Звание «придворный еврей»[1] имеет сейчас не то значение, что раньше. Когда лагерь только возник, в период наибольшего произвола, рабов уничтожали ежедневно, ежечасно, а их место занимали новые. Сам Мите ежедневно убивал до восьми человек. Понадобилось ввести какие-то щадящие меры в отношении ремесленников и специалистов, отобранных для плотницких, столярных, слесарных и строительных работ, для сортировки денег, золота и украшений.
К этой группе были причислены также все мальчики и женщины, назначенные на чистку и стирку. Их всех надо было как-то обозначить, чтобы их случайно не убили. Так появились желтые нарукавные повязки с надписью «придворный еврей». Через некоторое время запоминались и их лица, просто потому, что «придворные евреи» оставались, а остальные, безликие, приходили и уходили.
Но постепенно стабилизация дала лица и имена и другим, в первую очередь старшим среди капо и бригадиров, потом и еще некоторым «специалистам». Повязка «придворный еврей» стала лишней и даже опасной.
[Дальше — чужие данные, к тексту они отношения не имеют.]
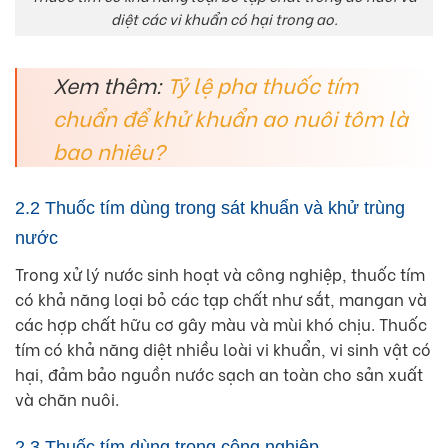
diệt các vi khuẩn có hại trong ao.
Xem thêm:
Tỷ lệ pha thuốc tím
chuẩn để khử khuẩn ao nuôi tôm là
bao nhiêu?
2.2 Thuốc tím dùng trong sát khuẩn và khử trùng
nước
Trong xử lý nước sinh hoạt và công nghiệp, thuốc tím
có khả năng loại bỏ các tạp chất như sắt, mangan và
các hợp chất hữu cơ gây màu và mùi khó chịu. Thuốc
tím có khả năng diệt nhiều loài vi khuẩn, vi sinh vật có
hại, đảm bảo nguồn nước sạch an toàn cho sản xuất
và chăn nuôi.
2.3 Thuốc tím dùng trong công nghiệp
Легавый со своим опытом полицейского чувствовал, что нехорошо, когда одни и те же люди долгое время остаются вместе, а кроме того, он был против всех театральных представлений, к которым Франц (Лялька) имел особое пристрастие.
Кроме того, в восприятии тех, кто работал, не разгибая спины, сбивая в кровь руки и ноги, название «придворный еврей» начало приобретать такой же негативный оттенок, как выражение «чистая публика». Поэтому сегодня «придворными евреями» называют всех евреев, работающих в нижней части лагеря, перед жилыми бараками эсэсовцев и охранников, евреев из «гетто», из мастерских, кухни, гаража, а также из «большой кассы».
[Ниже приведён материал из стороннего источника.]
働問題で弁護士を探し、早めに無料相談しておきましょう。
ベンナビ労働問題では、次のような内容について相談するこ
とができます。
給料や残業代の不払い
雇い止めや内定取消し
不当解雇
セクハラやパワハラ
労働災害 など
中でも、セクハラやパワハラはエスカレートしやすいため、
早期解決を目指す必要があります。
Здесь есть и такие, кому до сих пор выпадает счастье во время работы соприкасаться с природой, видеть царство смерти с внешней стороны, на время удаляться от трупного запаха, который проникает повсюду: в легкие и в дерево бараков. В те минуты, когда их гонят из лагеря в лес, когда они должны обламывать и собирать сосновые ветви, они могут дышать воздухом жизни. Но в бригаде «Маскировка» задерживаются только те, кто в состоянии высоко залезть на ель или сосну и дойти до лагеря с тяжелой связкой веток. Потом они вплетают эти ветки в колючую проволоку и так поддерживают «маскирующую зелень» Треблинки.
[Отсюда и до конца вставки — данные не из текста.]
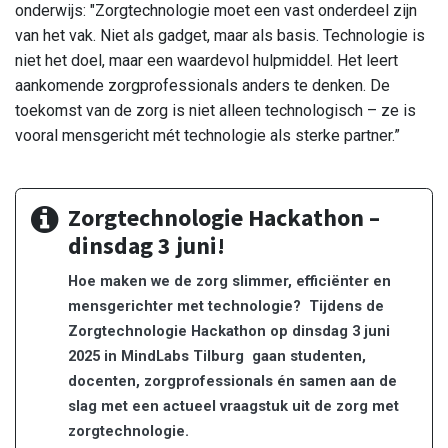
onderwijs: "Zorgtechnologie moet een vast onderdeel zijn
van het vak. Niet als gadget, maar als basis. Technologie is
niet het doel, maar een waardevol hulpmiddel. Het leert
aankomende zorgprofessionals anders te denken. De
toekomst van de zorg is niet alleen technologisch – ze is
vooral mensgericht mét technologie als sterke partner.”
Zorgtechnologie Hackathon –
dinsdag 3 juni!
Hoe maken we de zorg slimmer, efficiënter en
mensgerichter met technologie?
Tijdens de
Zorgtechnologie Hackathon op dinsdag 3 juni
2025 in MindLabs Tilburg
gaan studenten,
docenten, zorgprofessionals én samen aan de
slag met een actueel vraagstuk uit de zorg met
zorgtechnologie.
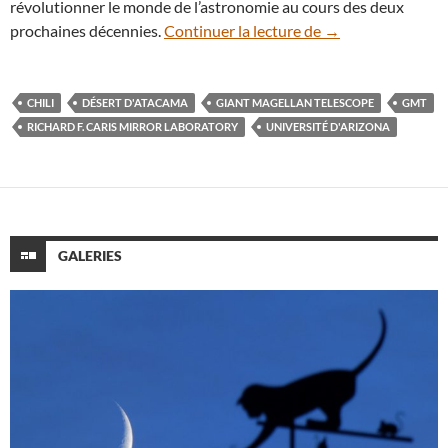
révolutionner le monde de l’astronomie au cours des deux
Lancement de la f
prochaines décennies.
Continuer la lecture de
→
CHILI
DÉSERT D'ATACAMA
GIANT MAGELLAN TELESCOPE
GMT
RICHARD F. CARIS MIRROR LABORATORY
UNIVERSITÉ D'ARIZONA
GALERIES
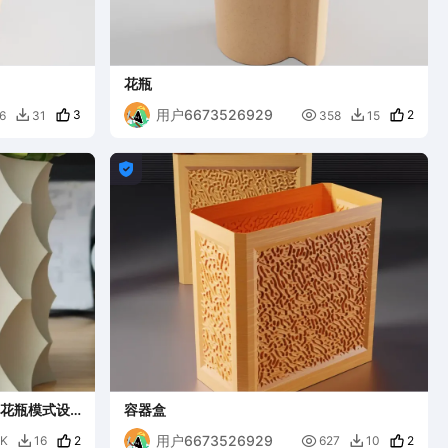
花瓶
用户6673526929
3

2
6
31
358
15



 - 花瓶模式设
容器盒
用户6673526929
2

2
3K
16
627
10


Курланд, капо бригады «Лазарет», самой малочисленной бригады во всем лагере, – старейший могильщик и по своему возрасту, и по «стажу работы» в Треблинке. Через маленькие круглые стекла в проволочной оправе смотрят глаза, которые, вероятно, многое видели и многое понимают. Нос у него с горбинкой, во рту недостает зубов, щеки ввалились, а лицо словно окрашено темным, обгоревшим песком, перемешанным с пеплом. Висящая на поясе плетка постоянно ему мешает, она все время путается у него в ногах, на которых надеты валенки и брюки из грубой ткани. А так как он к тому же маленького роста, то ее конец волочится за ним по земле. Мне кажется, что шапка на нем – тоже из грубого материала, с козырьком и опускающимися «ушами» – еще из той одежды, в которой он приехал в лагерь. В тех редких случаях, когда он снимает шапку, видны начинающие седеть густые волосы. У него, как у капо, есть привилегия: он не должен сбривать волосы с головы. По ночам капо Курланд находится вместе с нами, рабочими евреями, в бараке в «гетто», а днем – в маленькой комнате в «лазарете», конечно, если нет новых эшелонов. Говорят, эсэсовцы заглядывают туда, чтобы поболтать. Я никогда не видел, чтобы они подняли на него руку. Никто из драчунов в очереди перед кухней во время раздачи еды ни разу даже случайно не толкнул его. Они даже уступают ему место. Он и два его помощника, тоже уже в возрасте, работают исключительно с огнем и смертью. И исходящий от них сильный запах отделяет их в этой части лагеря от остальных – совсем мелких, по сравнению с ними, могильщиков. Капо в «лазарете» Курланд стал, наверно, потому только, что при отборе людей с одного из первых эшелонов на вопрос эсэсовца, кем он был там, в жизни, ответил, что был фельдшером.